[Dataset items]
····················

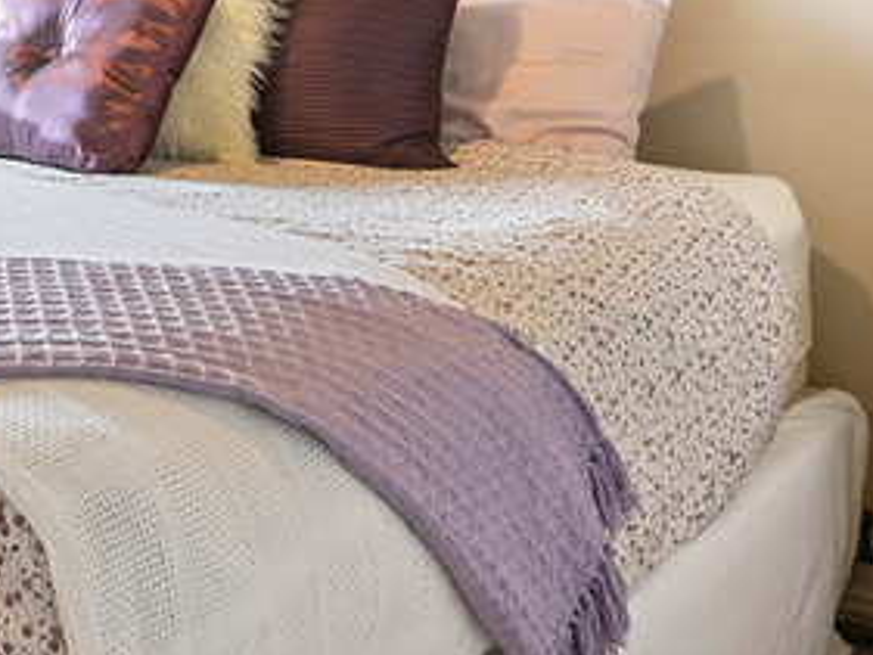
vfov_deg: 25.6
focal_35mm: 56
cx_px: 56
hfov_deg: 32.3
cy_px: 112
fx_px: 1413
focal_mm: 16
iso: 100
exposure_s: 4
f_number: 8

····················

**Request:** Print exactly the lines from the one containing "hfov_deg: 32.3" through the last line of the records above, both included.

**Result of this task:**
hfov_deg: 32.3
cy_px: 112
fx_px: 1413
focal_mm: 16
iso: 100
exposure_s: 4
f_number: 8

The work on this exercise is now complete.